Version freeze and change log template
| Item | Field to record |
| Pipeline name and version | e.g., Stacks v2.x / ipyrad v.x; parameter sets |
| Reference databases | Name and version; release date |
| Enzyme pair and size window | PstI–MspI; 300–500 bp (example only) |
| Indexing | UDI set; demultiplex settings |
| QC gates | Call-rate targets; CV threshold; missingness targets; duplication limits |
| Rerun triggers | Thresholds that auto-authorize reruns |
| Change triggers | Conditions requiring re-design or re-freeze |
| Change log | Date; reason; impact assessment; owner |
CD Genomics is mentioned in this guide only where it provides practical context. For example, when scoping a ddRAD cohort, our planning workflow uses your inputs (species, DNA quality tier, cohort structure, target analyses) to propose a tiered reads-per-sample range, estimate multiplexing with a 25% safety margin, and define audit-friendly QC gates and rerun triggers. This example is illustrative; the same planning logic can be implemented in-house with equivalent SOPs and tooling.
References
- Elshire, R. J., et al. "A Robust, Simple Genotyping-by-Sequencing (GBS) Approach for High Diversity Species." PLoS ONE, vol. 6, no. 5, 2011, e19379..

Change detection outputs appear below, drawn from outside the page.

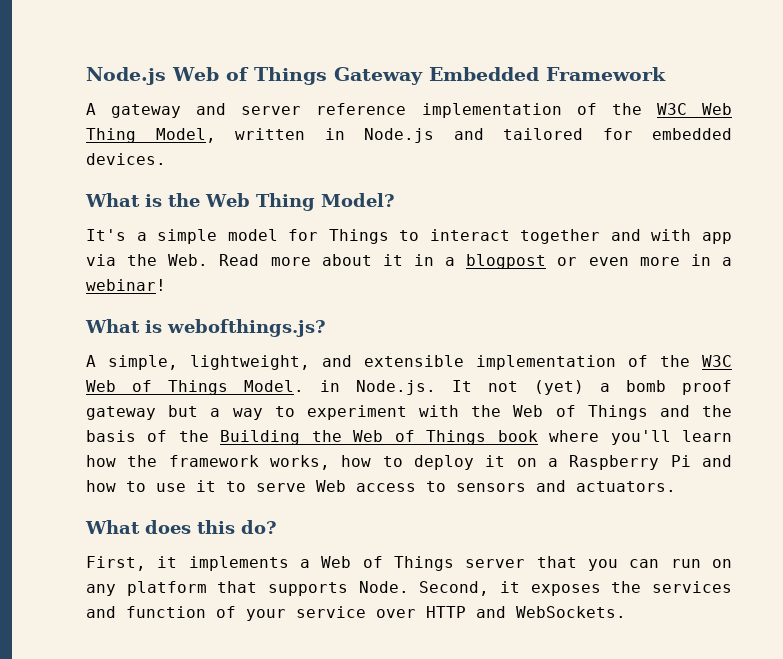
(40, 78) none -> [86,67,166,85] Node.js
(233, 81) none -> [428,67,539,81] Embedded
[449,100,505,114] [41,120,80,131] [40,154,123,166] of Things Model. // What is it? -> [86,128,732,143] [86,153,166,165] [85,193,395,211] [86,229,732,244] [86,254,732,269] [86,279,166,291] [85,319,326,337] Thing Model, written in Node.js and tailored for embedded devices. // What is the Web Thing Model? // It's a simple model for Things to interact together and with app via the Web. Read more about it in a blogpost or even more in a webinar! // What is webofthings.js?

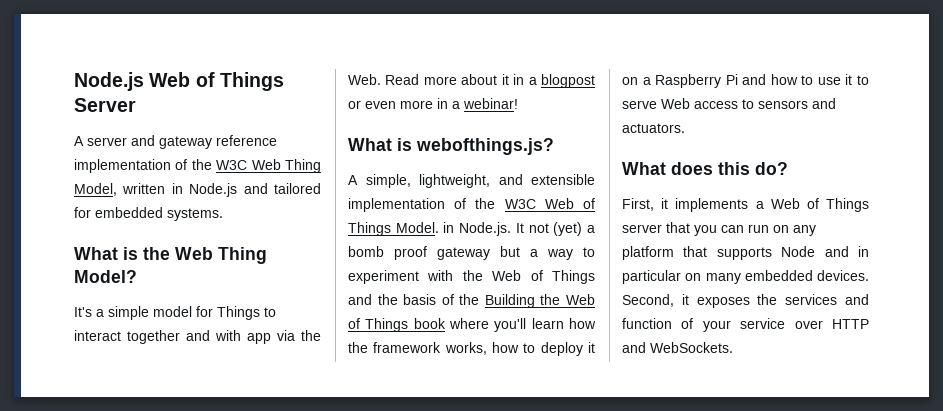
[333,67,666,85] [86,103,302,118] Gateway Embedded Framework // A gateway and server -> [74,98,136,112] [74,135,212,149] Server // A server and gateway
[86,153,166,165] devices. -> [167,208,223,221] systems.
[358,581,409,593] Node. -> [781,246,869,257] [622,270,869,284] Node and in particular on many embedded devices.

- Peterson, B. K., et al. "Double Digest RAD-seq: An Inexpensive Method for de Novo SNP Discovery and Genotyping in Model and Non-model Species." PLoS ONE, vol. 7, no. 5, 2012, e37135.
- Lajmi, A., et al. "Optimizing ddRAD Sequencing for Population Genomic Studies with ddgRADer." Molecular Ecology Resources, 2023.
- Meisner, J., et al. "Inferring Population Structure and Admixture from Low-Depth Sequencing Data with PCAngsd." Cold Spring Harbor Protocols (Tutorial/Protocol), 2018.
- Leek, J. T., et al. "Tackling the Widespread and Critical Impact of Batch Effects in High-Throughput Data." Nature Reviews Genetics, vol. 11, no. 10, 2010, pp. 733–739.
- Purnomo, G. A., et al. "Benchmarking Imputed Low Coverage Genomes in a Human Population Lacking Close Relatives." Molecular Ecology Resources, 2025.